Technique : échographie en sonde haute fréquence, étude comparative si besoin.

RÉSULTATS
- Tendon(s) [nommer] : [épaisseur, échostructure, continuité ; présence/absence de fissuration, calcification, épanchement péri-tendineux].
- Articulation [nommer] : [épanchement / synovite : absence/présence ; quantifier].
- Bourse(s) : [absence / présence d'une bursite].
- Parties molles : [sans anomalie / collection...].
- Doppler : [pas d'hyperhémie / hyperhémie en regard de ...].

CONCLUSION
[Aspect normal / tendinopathie .. / épanchement articulaire...].

Compte-rendu validé le [JJ/MM/AAAA] — Dr [Nom], signature.

Écho-doppler veineux des membres inférieurs (recherche de TVP)

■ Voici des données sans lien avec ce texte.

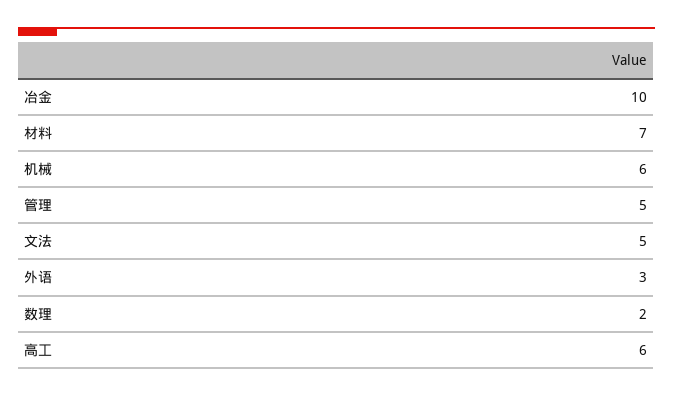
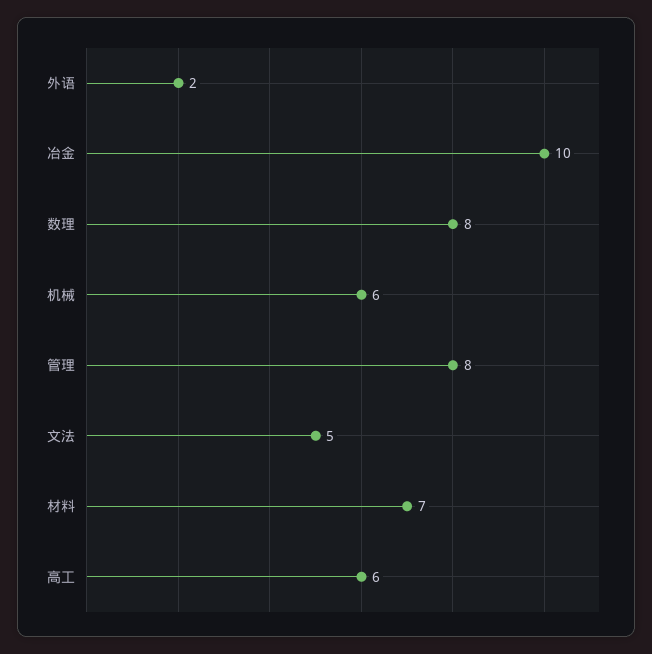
  {
    "冶金": 10,
    "材料": 7,
    "机械": 6,
-   "管理": 5,
+   "管理": 8,
    "文法": 5,
-   "外语": 3,
+   "外语": 2,
-   "数理": 2,
+   "数理": 8,
    "高工": 6
  }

COMPTE-RENDU D'ÉCHO-DOPPLER VEINEUX DES MEMBRES INFÉRIEURS

Patient : [Nom Prénom] — né(e) le [JJ/MM/AAAA]
Date de l'examen : [JJ/MM/AAAA]
Médecin réalisateur : Dr [Nom]
Indication : suspicion de thrombose veineuse profonde [membre droit / gauche / bilatéral].
Technique : écho-doppler veineux avec manœuvres de compression.

RÉSULTATS
- Veines fémorales communes, fémorales et poplitées : [compressibles, perméables / non compressibles évoquant une thrombose en ...].
- Veines jambières (tibiales postérieures, péronières) : [perméables / ...].
- Réseau veineux superficiel : [sans thrombose / ...].
- Compressibilité, flux spontané et modulé : [conservés / abolis en ...].

CONCLUSION
[Absence de thrombose veineuse profonde décelable ce jour / Thrombose veineuse profonde ... — conduite à tenir : ...].

Compte-rendu validé le [JJ/MM/AAAA] — Dr [Nom], signature.